The ability to suspend judgment, and wait for the ultimate harvest, can be cultivated.  It might even look like turning the soil in our own hearts, uncovering what is fertile and breaking up the manure so it can do its job, instead of plucking up still-growing plants.  That kind of garden-tending certainly has something to do with keeping the field well watered, and life-giving showers of grace and roots that reach down deep into the fount of life.  

There’s something about this parable that evokes very current ecological sensibilities.  It’s really insisting that the health of one part of the system depends on all the others.  If you pluck out the part you don’t like or want, the rest is going to suffer.  The developed world is beginning to learn that our profligate use of antibiotics is making a lot of us sick and overweight, because we’re killing off good bacteria as well as dangerous ones.  The good bugs keep us healthy, make vitamins for us, and help us digest our food.  The weedy bacteria become more dangerous when they’re not balanced by others.

An emerging movement called One Health has begun to respond to diseases that have moved from their usual hosts in bats or pigs or primates into human beings – like HIV, Ebola, and influenza.  Human beings have little resistance because we didn’t evolve with these microbes.  They have in some sense been plucked out of their usual field and planted in new and unfamiliar human ones.

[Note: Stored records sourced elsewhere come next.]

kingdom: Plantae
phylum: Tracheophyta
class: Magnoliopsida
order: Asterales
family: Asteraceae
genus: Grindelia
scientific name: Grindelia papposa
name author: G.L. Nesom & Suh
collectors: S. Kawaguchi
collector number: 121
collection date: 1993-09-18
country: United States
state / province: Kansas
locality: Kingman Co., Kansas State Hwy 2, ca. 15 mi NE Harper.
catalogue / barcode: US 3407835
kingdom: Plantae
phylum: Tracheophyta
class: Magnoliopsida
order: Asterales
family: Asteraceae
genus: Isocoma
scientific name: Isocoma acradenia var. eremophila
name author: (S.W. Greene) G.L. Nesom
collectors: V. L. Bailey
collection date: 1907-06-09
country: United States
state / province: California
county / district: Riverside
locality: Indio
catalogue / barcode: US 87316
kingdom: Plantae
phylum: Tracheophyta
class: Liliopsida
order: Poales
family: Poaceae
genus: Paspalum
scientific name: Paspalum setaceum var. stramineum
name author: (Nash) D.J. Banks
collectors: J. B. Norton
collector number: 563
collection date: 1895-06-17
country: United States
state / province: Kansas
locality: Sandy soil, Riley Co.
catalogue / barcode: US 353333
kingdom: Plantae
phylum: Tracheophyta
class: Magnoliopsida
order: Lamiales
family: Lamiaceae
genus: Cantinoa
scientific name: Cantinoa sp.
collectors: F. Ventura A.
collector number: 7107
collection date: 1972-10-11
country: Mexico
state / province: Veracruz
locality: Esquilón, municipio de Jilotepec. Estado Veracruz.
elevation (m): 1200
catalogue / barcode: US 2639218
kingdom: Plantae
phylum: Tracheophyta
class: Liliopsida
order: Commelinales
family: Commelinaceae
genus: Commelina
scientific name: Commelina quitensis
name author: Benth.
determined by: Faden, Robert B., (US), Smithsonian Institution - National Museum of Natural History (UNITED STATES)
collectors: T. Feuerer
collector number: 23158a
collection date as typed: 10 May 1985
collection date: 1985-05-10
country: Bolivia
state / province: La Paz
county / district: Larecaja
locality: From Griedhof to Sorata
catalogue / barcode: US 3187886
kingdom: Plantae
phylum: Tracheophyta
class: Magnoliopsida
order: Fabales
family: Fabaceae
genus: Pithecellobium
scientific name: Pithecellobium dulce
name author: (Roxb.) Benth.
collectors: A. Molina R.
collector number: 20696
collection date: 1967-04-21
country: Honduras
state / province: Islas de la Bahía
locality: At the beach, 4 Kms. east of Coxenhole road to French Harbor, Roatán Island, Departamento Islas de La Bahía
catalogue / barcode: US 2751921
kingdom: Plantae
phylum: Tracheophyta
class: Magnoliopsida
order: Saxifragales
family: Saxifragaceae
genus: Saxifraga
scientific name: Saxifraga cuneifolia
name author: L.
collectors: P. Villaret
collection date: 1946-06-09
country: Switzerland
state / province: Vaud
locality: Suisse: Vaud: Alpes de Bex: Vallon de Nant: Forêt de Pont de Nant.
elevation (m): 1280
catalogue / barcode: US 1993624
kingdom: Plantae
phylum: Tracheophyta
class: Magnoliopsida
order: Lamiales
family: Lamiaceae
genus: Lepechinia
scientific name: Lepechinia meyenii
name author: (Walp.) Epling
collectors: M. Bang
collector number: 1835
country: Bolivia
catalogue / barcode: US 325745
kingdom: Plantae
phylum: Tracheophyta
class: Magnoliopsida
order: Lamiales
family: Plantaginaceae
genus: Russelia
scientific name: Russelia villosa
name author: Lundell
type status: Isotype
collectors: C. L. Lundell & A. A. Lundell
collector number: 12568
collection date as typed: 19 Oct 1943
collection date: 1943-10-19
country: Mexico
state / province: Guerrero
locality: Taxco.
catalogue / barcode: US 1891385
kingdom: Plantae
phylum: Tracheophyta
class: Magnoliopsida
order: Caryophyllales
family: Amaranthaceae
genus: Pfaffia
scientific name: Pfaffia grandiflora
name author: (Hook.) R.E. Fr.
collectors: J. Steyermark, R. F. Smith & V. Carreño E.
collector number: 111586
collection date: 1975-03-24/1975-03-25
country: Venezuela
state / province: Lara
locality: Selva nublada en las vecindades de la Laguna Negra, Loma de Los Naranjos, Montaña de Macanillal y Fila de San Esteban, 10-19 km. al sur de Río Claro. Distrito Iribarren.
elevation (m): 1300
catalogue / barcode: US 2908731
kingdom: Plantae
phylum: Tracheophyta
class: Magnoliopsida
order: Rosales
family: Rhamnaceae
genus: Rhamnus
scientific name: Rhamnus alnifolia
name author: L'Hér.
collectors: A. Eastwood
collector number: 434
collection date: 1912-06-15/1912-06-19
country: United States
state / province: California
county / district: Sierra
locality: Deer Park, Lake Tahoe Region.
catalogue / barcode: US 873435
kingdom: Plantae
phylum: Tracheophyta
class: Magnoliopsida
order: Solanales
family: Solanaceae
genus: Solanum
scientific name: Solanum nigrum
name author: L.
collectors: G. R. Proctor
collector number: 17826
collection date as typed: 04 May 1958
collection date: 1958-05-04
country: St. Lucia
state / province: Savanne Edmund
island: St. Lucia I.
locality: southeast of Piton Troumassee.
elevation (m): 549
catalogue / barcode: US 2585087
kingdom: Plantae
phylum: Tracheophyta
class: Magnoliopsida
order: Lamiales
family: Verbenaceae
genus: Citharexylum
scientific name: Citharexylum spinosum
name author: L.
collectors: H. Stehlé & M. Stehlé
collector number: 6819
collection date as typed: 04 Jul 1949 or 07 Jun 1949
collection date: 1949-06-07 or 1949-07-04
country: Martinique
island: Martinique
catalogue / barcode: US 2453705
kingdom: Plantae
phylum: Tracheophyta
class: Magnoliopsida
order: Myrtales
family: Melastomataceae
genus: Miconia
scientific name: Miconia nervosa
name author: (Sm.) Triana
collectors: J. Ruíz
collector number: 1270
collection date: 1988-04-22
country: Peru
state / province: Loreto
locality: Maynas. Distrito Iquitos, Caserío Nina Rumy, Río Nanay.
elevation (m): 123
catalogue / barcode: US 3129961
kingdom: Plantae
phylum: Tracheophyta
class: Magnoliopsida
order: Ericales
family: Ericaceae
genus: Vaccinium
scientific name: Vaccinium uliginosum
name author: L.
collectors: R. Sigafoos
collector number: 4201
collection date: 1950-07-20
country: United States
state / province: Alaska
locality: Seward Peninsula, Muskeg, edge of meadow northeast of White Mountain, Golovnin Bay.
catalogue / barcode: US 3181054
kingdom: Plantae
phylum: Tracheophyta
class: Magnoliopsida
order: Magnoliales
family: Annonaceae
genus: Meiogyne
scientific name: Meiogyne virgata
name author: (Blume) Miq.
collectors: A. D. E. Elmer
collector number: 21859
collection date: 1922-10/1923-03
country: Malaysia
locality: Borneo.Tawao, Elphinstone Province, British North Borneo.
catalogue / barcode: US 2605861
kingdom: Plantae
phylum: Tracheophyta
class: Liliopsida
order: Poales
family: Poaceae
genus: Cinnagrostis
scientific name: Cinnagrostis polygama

The realization that the health of the whole community depends on the health of each part, growing in its own way and context, isn’t just a scientific revelation; it’s an ancient teaching in our own faith tradition.  Human flourishing depends on the other creatures – the plants and animals who provide our food, clothing, and shelter, recycle our waste and clean the water we drink.  We are increasingly being challenged to understand that how we judge the other parts of our environment affects our own ability to live and to do so abundantly:  is this weed or wheat? useful or waste? resource or dumping ground?

Loving God, and discovering the reign of God among us, has something to do with loving our neighbors, both human and non-human creatures, both those we recognize as human and those we have doubts about, both those we see as holy and those we’re sure are not.  The very current tragedies around us – the Christians, Yazidis, and minority Muslims being pushed out of Iraq; the move to reject child refugees from Central America, the war between Abraham’s children in the Middle East – these are all attempts to weed the garden.  It makes God weep, it makes God heartsick. 

Creation is an intricate web of life, more complex, awesome, finely balanced, and exquisitely beautiful than any human being can possibly envision.  So is the human community.  The dream of God, the heaven on earth we pray for so earnestly needs all those parts, working together to build up the whole.  Who are we to decide who’s fit for that dream and who isn’t?  Let them and us grow some more – the harvest isn’t due yet.  Give us hearts and eyes to discover God’s beauty in those we ignore or despise.  Our salvation, our healin g and wholeness, is bound up with theirs.

Tend the seeds of your own heart, water them with tears of lament and showers of grace.  Cultivate an interest in a person or group who seems like a weed.  This community of faith can teach the world about good gardening.  We have tasted the bread of life – help the world hope for bread, and not weeds.